The reason for going back to the 1960s for racial injustice, it seems to me, is because that's when you get absolute moral clarity: firehoses, police dogs, church bombings.

More recent stuff gets more complicated. You've got stuff that pretty clearly fabricated (Tawana Brawley), and clear cases of injustice, but where those responsible get punished (Abner Louima), and cases where what actually happened is still pretty unclear (Sean Bell), and cases that are morally, ethically and legally tangled (affirmative action). (I'm not the lawyer here, but it seems to me that current case law says you're liable if you use a standard that has a disparate racial result, and you're liable if you throw out a standard that has a disparate racial result.)

Gates' case is also complex. There's a fair amount of he said / he said, but what is clear is that both Gates and the cop got angry, and said / did things that in the cool light of dispassionate rationality they would not have. Gates wouldn't have thrown the cop's mother into it; the cop would not arrested a guy on his own porch for "contempt of cop." If either party had shut up, walked away, and mumbled curses about the other over a beer later, we wouldn't be having this conversation.

Chris Worden said...

Professor Stone raises excellent points, as always.

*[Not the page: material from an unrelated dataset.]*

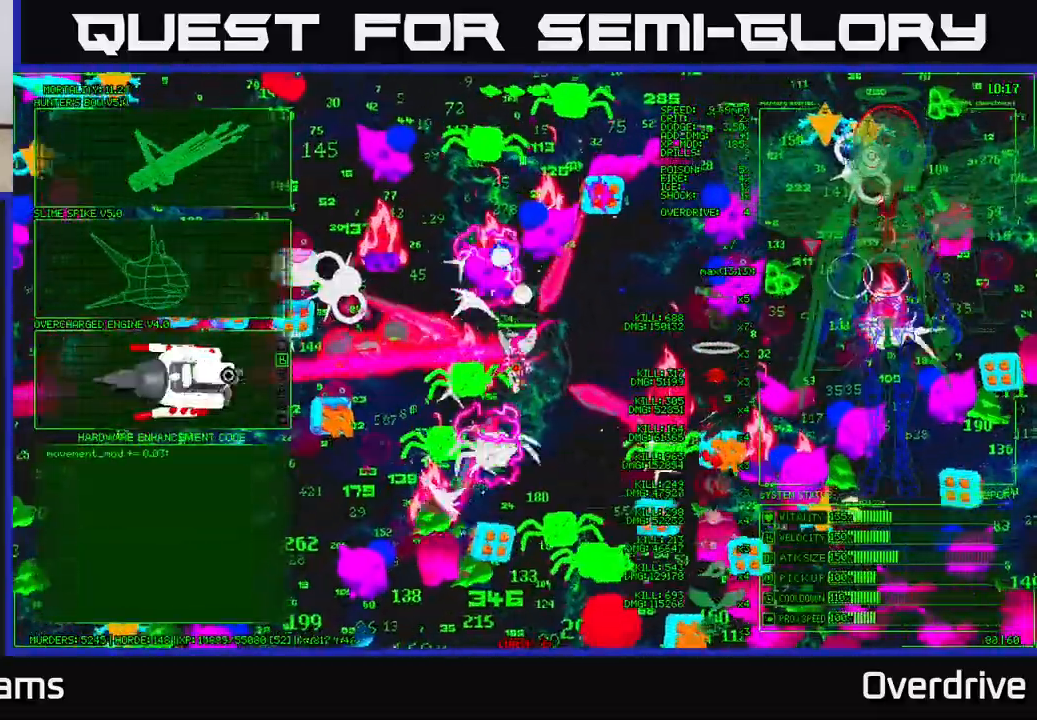
{"buttons": [], "left_stick": "up-left", "right_stick": "down", "events": [[83, "right_stick", "down"], [200, "left_stick", "left"], [400, "left_stick", "up-left"]]}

At the risk of muddying his excellent analysis, I'd offer that it is precisely (and frequently ONLY) when there is absolute moral clarity that white people see an episode through the same lens as many(though not all) African-Americans.

The fact Gates' case is a complex he said/he said is more cause for concern because it lays bare our inner inherent biases.

Dr. Gates maintained that there are lies throughout the report. Not all of it, though, as Gates now admits he made a remark about the officer's "momma." But an awful lot of white people took (and still take) as true all of the report as a starting point. I repeatedly heard or read things in the first forty-eight hours like, "Well, Dr. Gates shouldn't have x, y, and z..." without even knowing whether he admitted to them. Many white people would never conceive of even a distinguished professor as being more credible than a white officer. It would never occur to a lot of white people that a white officer might exaggerate or fabricate, a la Tawana Brawley.

Conversely, a lot of black people took what Dr. Gates said as the complete truth as a starting point when it's arguably murky about the specifics.

My point is that even if this event itself was in no way racial, how can ANYBODY say the response hasn't been largely and almost exclusively racial?

Ask yourself the question of who did you believe when you first heard the story and why. Wouldn't that tip our collective hands on what we wanted to be true, regardless of whether it actually was?

For the white folks reading this, if you generally sided with the officer from the outset, how much "a ha!" and/or "see, I told you" pleasure did you get when you learned Dr. Gates had made the "momma" remark and had been verbally abusive? Now ask yourself why you are were so invested in ensuring that everybody knows this is NOT a case of racially-motivated police action?

The legacy of this episode might just be what we learn about ourselves more than what these two men with big egos learn about America.